La diplomatie pourrait reprendre ses activités, en impliquant les protagonistes, les pays arabes alliés, l’Iran et la Russie dans la recherche de la paix au Moyen-Orient.
Dans son plaidoyer devant la Cour internationale de Justice, l’avocat sud-africain a déclaré qu’aucun acte, aussi barbare soit-il comme celui du Hamas le 7 octobre, ne justifie le carnage d’un groupe ethnique condamné à la faim et à la maladie. De plus, l’acte terroriste du Hamas est précédé d’expéditions punitives récurrentes à Gaza et de crimes de guerre israéliens.
Les analystes, gens respectables, éduqués et cultivés, transforment la réalité, le sentiment commun. Les actes de force, contraires au droit international, sont légitimes et bénis. Peu à peu, nous nous convainquons que tout est de la faute de l’Iran, Belzébuth qui est redescendu sur terre, manipulé par Moscou. Une nouvelle guerre va commencer qui va enrichir les multinationales, les oligarchies qui sont derrière le pouvoir de Biden et Trump. L’inflation et la baisse des taux d’intérêt faciliteront le refinancement de la dette. Les victimes des guerres, les pauvres du monde, les classes les plus défavorisées d’Europe en paieront le prix.
L’UE se prépare à une action en mer Rouge.
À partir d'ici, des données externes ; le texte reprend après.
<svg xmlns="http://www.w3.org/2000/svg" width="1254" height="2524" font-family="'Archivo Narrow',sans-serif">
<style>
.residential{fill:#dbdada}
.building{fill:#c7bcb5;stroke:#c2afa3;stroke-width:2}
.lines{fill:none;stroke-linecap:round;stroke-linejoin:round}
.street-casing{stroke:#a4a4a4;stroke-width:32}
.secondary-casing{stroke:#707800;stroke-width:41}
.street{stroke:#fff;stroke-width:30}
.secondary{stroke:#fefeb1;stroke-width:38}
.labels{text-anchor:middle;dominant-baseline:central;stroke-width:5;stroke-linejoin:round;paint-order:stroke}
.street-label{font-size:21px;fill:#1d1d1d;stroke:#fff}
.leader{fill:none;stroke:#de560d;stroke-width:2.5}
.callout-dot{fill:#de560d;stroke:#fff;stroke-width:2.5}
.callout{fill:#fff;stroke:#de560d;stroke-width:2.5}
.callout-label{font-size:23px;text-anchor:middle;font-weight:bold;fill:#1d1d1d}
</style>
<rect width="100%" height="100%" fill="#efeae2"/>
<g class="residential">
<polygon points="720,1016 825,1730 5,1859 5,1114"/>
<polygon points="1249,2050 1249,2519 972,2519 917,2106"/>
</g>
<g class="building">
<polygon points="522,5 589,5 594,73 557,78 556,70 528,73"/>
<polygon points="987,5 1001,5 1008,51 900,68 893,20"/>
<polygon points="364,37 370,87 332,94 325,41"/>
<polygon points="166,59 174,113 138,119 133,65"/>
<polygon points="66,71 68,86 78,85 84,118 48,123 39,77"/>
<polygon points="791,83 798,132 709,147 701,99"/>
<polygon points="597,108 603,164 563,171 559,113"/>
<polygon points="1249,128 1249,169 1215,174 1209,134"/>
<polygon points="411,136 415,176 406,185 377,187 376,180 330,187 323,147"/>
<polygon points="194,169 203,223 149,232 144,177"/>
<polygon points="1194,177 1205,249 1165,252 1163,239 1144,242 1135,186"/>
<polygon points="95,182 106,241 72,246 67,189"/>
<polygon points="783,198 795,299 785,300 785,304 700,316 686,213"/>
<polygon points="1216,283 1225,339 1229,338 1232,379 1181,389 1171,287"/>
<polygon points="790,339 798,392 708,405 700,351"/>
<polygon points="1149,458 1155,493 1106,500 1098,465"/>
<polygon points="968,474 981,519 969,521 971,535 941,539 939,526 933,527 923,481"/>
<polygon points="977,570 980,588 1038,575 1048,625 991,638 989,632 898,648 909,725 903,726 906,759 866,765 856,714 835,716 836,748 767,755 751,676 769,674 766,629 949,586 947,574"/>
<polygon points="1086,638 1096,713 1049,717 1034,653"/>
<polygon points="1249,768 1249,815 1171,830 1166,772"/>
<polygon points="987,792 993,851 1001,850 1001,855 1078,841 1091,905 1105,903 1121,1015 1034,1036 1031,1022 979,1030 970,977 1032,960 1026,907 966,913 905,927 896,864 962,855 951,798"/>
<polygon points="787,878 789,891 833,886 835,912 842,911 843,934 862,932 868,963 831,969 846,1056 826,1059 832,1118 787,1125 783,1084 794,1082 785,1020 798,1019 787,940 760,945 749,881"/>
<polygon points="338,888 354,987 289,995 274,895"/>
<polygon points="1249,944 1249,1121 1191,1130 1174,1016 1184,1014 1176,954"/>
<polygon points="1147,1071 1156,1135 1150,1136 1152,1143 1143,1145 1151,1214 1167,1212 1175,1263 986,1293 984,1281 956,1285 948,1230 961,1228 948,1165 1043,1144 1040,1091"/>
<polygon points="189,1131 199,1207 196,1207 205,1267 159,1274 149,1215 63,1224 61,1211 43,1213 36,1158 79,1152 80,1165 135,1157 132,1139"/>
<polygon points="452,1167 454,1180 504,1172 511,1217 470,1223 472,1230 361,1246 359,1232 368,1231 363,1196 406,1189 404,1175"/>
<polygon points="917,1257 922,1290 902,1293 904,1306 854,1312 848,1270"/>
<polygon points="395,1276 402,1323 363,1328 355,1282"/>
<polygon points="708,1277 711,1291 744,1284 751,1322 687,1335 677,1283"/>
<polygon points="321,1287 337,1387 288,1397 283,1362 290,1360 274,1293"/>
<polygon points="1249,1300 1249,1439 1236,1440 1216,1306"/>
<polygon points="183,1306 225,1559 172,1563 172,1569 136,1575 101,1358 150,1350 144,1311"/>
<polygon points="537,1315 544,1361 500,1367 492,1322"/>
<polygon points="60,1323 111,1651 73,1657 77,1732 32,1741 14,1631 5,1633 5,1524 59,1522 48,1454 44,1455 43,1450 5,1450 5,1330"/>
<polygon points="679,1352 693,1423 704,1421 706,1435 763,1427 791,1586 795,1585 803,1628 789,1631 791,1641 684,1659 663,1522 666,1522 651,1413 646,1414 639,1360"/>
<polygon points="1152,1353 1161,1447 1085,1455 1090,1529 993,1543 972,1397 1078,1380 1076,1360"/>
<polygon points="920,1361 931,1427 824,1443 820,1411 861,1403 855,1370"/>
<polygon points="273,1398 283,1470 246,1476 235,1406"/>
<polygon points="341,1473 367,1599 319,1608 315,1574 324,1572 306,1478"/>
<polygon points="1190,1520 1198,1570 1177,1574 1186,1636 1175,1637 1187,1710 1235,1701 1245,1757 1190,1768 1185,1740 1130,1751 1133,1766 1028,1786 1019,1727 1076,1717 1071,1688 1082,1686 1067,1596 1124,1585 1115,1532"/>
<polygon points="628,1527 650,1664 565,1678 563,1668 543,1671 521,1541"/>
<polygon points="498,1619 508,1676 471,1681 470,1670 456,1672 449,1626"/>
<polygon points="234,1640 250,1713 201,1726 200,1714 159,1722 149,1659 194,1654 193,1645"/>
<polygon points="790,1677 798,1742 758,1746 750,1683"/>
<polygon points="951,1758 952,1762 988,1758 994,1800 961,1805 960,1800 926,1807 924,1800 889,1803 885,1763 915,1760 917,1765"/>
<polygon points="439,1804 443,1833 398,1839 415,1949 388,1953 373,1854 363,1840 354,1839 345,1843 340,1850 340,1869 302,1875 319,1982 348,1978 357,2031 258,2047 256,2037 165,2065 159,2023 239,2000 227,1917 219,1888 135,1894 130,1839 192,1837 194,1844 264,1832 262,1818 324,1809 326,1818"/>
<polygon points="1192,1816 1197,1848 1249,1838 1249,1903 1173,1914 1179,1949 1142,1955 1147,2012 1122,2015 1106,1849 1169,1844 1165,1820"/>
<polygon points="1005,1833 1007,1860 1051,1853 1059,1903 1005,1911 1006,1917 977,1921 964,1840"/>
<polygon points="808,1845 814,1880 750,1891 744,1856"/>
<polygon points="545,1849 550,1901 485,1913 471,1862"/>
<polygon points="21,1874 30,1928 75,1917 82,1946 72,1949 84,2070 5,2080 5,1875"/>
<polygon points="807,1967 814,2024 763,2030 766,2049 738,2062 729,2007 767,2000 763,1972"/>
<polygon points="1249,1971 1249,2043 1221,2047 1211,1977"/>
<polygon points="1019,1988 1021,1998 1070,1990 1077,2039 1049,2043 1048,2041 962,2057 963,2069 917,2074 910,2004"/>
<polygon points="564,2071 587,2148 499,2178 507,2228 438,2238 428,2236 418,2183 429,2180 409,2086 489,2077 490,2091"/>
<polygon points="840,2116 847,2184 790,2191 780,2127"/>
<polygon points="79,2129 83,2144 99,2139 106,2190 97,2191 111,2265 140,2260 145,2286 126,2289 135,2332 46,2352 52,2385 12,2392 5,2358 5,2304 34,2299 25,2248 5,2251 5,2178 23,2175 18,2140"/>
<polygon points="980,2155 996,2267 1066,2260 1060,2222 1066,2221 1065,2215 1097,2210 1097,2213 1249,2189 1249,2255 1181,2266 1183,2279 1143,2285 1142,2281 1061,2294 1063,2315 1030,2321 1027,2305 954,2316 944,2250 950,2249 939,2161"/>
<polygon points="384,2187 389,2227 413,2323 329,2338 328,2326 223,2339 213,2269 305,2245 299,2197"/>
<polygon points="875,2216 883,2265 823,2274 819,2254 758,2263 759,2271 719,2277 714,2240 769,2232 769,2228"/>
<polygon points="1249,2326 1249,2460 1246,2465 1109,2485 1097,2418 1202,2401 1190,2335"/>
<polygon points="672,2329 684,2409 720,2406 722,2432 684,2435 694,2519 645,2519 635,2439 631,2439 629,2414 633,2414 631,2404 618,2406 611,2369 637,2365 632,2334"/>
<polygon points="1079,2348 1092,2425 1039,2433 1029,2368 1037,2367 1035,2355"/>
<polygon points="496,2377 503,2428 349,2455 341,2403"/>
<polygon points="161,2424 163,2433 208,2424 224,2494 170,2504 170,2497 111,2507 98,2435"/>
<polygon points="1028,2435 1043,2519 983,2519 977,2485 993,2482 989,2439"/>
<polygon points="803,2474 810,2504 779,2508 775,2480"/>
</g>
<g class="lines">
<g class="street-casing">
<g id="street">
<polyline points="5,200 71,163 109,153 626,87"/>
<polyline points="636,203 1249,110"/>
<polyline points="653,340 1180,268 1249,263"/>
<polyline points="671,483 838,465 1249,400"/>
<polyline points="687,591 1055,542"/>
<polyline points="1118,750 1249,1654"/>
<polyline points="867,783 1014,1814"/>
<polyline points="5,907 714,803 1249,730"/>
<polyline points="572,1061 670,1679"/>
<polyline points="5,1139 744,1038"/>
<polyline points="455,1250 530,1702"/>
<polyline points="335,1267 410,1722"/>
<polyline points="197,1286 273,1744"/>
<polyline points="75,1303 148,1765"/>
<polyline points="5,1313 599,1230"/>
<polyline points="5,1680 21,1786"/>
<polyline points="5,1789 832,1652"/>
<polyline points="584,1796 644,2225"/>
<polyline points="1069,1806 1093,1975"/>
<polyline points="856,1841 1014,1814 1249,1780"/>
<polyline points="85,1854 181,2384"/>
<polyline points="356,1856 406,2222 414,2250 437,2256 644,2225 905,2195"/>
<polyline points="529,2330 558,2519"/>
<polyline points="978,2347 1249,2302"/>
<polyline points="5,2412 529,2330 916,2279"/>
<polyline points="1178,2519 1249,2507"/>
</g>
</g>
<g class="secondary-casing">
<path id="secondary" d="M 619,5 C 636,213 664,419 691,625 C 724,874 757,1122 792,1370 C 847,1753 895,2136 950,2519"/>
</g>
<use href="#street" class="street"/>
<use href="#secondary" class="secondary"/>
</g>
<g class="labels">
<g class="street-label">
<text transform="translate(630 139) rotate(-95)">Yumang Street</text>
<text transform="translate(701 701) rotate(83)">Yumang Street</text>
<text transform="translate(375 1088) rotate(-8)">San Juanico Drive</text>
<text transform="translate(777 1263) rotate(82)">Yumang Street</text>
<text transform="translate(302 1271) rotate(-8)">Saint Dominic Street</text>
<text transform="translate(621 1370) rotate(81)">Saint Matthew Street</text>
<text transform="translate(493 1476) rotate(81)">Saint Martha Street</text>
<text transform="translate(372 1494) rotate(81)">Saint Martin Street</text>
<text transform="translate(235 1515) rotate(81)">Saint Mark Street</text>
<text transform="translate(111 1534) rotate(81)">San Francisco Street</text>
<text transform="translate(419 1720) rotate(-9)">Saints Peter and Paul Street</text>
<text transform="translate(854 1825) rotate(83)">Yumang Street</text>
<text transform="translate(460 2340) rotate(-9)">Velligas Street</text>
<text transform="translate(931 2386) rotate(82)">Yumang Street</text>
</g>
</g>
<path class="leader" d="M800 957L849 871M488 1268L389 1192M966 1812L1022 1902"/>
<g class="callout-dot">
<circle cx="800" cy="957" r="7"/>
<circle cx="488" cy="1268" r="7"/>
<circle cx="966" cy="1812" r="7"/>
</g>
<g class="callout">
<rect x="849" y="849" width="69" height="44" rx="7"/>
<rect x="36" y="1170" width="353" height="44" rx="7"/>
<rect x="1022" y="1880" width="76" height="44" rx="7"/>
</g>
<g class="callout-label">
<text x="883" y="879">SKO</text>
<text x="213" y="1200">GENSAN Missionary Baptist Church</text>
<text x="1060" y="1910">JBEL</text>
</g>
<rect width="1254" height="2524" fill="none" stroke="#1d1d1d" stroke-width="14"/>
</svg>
Prenons les armes, faisons notre part ! Le citoyen qui réfléchit se demande où est passée la Constitution. Elle voudrait une Europe pacifique, médiatrice, autoritaire, qui reconnaisse l’État de Palestine et condamne les violations du droit international. Une Europe qui revient à l’ONU et aux espoirs d’après-guerre enterrés par l’atlantisme belliciste.